Diversity on Campus, Part 2: Armenian Students’ Association provides home away from home


The Association at the 2017 Student Involvement Fair 

Meaghan Bedigian

“Vanillanova?” my Armenian father joked when I told him that I would be attending Villanova in Fall 2014. “We used to call it that when I was in college, but it’s probably different now.”

I didn’t think much of it at the time, but when I stepped into my first class in Bartley Hall freshman year, all I saw were whales and sunburns. I soon learned what Vineyard Vines was, and that if paired with the perfect pair of boat shoes, fitting in at Villanova would be easy. Right?

“Are you going to rush a sorority? Are you trying out for Blue Key?”

I didn’t know the answer to those questions, but I did know that you could stalk your class rosters on BlackBoard. I scrolled through all six of them—twice—and found only one last name ending in the Armenian ‘-ian’ suffix. Unfortunately, it wasn’t Kim Kardashian, but instead Lena Christianian from Boulder, Colorado.

It took me a whole week to build up the courage to make the biggest freshman move of all time – I stopped her as we left our microeconomics class.

“Hey, Lena, right?” I asked, as if I hadn’t already stalked all her social media accounts. “Hopefully this isn’t a weird question, but are you Armenian?”

She wore a silver necklace of her first name in Armenian letters. There was no way she was saying no.

We bonded over ‘choeregs’ and ‘lahmajoun,’ which church we attended and where our families fled to in the Diaspora after the Armenian Genocide. As a freshman who didn’t have anyone to eat with in the Spit, it was a gamechanger.

We had both seen online that there was an Armenian club at Villanova, but it hadn’t been active in years. Lena knew another Armenian freshman who wanted to start it up again. They talked about holding weekly language classes, having Armenian family dinners and organizing a protest in Philadelphia for Genocide Memorial Day.

“Dad, I found the Armenians!” I exclaimed on the phone that night.

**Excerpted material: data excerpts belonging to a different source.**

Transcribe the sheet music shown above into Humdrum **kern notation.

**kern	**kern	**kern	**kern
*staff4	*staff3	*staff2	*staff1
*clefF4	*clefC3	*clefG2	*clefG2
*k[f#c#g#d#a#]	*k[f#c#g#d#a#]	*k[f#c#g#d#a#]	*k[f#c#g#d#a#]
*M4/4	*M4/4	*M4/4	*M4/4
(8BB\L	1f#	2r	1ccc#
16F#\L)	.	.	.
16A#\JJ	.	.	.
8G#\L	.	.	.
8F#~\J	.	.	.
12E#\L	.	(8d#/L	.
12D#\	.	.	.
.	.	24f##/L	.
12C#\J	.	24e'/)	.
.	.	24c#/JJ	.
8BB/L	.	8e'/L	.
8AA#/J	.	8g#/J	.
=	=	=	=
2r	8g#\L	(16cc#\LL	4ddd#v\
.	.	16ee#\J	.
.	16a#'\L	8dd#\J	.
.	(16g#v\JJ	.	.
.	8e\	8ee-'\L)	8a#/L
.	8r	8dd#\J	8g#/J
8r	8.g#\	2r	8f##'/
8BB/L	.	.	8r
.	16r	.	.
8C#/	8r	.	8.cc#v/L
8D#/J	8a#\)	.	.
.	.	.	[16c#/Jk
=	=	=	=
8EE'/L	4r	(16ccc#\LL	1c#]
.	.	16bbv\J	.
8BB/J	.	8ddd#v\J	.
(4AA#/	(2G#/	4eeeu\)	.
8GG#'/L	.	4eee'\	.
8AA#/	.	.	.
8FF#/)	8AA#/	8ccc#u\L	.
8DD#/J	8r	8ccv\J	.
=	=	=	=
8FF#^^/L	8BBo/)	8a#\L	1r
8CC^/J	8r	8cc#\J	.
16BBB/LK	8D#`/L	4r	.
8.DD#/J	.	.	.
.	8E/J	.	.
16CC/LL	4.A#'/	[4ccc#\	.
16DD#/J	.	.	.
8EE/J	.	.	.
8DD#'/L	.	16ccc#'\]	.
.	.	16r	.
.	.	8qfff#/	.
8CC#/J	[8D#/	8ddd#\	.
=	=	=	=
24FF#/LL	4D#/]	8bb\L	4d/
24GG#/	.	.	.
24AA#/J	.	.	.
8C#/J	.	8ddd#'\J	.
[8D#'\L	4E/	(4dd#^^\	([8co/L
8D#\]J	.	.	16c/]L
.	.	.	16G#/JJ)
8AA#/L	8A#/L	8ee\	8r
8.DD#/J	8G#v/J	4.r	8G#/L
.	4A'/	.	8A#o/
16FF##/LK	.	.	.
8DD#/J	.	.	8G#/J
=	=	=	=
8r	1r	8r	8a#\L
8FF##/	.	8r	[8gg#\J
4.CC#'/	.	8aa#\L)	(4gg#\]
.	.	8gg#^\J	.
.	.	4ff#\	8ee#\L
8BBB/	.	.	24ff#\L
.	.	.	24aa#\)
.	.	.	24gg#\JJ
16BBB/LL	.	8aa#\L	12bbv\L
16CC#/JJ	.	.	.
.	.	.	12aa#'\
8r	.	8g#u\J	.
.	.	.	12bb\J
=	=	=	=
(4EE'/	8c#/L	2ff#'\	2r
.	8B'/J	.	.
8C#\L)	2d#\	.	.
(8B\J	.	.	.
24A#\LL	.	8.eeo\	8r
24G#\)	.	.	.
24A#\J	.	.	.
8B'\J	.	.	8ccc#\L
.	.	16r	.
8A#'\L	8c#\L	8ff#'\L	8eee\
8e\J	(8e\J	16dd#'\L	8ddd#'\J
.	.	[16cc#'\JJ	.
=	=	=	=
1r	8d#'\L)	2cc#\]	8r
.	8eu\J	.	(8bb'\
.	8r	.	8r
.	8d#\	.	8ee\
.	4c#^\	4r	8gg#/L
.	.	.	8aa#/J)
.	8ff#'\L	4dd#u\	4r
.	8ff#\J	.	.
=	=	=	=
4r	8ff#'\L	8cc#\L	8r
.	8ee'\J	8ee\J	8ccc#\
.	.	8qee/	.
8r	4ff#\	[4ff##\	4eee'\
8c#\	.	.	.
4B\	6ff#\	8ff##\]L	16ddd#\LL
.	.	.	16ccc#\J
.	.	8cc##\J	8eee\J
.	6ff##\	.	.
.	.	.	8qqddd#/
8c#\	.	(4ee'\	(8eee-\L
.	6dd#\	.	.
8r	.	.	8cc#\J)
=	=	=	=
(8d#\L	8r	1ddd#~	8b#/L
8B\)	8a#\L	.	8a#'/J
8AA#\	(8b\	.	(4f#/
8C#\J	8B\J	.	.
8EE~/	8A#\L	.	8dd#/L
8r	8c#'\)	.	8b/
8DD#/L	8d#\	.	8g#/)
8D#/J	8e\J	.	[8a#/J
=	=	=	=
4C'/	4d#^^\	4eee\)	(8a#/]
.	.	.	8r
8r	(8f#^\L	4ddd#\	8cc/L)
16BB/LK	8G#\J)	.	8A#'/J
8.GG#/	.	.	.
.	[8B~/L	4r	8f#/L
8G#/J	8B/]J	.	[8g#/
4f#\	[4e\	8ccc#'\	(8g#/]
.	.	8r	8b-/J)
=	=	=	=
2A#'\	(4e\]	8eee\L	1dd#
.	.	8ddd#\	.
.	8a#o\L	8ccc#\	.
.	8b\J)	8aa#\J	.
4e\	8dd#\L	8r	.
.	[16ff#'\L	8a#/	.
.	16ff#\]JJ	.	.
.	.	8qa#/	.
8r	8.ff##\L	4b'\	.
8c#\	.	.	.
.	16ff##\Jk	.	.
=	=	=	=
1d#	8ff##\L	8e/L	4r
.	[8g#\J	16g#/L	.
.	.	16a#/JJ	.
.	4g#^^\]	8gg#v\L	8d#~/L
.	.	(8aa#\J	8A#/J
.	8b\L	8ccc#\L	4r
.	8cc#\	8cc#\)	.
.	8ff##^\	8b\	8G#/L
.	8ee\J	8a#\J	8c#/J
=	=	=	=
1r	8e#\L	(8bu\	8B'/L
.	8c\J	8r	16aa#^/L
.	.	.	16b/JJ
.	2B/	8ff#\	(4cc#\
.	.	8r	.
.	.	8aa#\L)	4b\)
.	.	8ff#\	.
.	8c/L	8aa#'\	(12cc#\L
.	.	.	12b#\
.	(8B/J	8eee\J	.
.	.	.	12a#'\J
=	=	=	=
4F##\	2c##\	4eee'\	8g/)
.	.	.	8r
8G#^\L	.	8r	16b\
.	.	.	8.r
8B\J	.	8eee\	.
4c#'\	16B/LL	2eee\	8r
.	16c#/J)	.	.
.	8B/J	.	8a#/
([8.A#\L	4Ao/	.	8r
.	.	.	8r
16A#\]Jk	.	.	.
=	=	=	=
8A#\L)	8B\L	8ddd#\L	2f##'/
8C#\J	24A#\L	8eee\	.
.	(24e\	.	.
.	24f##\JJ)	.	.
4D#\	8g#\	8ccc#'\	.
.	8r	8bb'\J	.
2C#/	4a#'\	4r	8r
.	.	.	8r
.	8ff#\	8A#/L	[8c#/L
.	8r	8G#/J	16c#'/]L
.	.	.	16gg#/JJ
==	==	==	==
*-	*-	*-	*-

I couldn’t believe I had found a piece of my culture at Villanova so quickly.

A few months later, Lena and co-founder Mel Derderian held the first meeting of the newly revamped Armenian Students’ Association.

“Having an Armenian background is something that is really unique in its ability to bring people together and it helps build a smaller community within a larger university,” Christianian said.

Members tend to be in the highest attendance for language class, according to Christianian.

“For many students, the language wasn’t passed down from their parents or grandparents after moving to the United States,” Christianian said. “Teaching Armenian is rewarding because I see how excited people get when they engage in a full conversation in Armenian which they can later have with their families.”

Christianian’s favorite thing about her heritage is the bond instantly created with any Armenian she meets.

“Even as new members join and attend meetings for the first time, there is an instant connection through our heritage that makes us all feel at-ease and linked,” Christianian said. “In fact, two of our members who had never met before joining the club got to talking and discovered that they were actually related.”

One of those members was me—I came to Villanova knowing no one and I am coming out of it with a long-lost cousin and an entire network of fellow Armenians.

“It’s these kinds of things that [I’m] so happy to see—two people who might have never met getting to know each other through the club,” Christianian said.

As President, Christianian wants to use her platform to expand the Armenian connection toward other Villanova cultural groups that share similar cultures and values such as the Middle Eastern Students Association and the Hellenic Association.

“As a united front, our ethnic groups can have a larger influence on campus to bring more awareness of our cultures to the general student body,” Christianian said.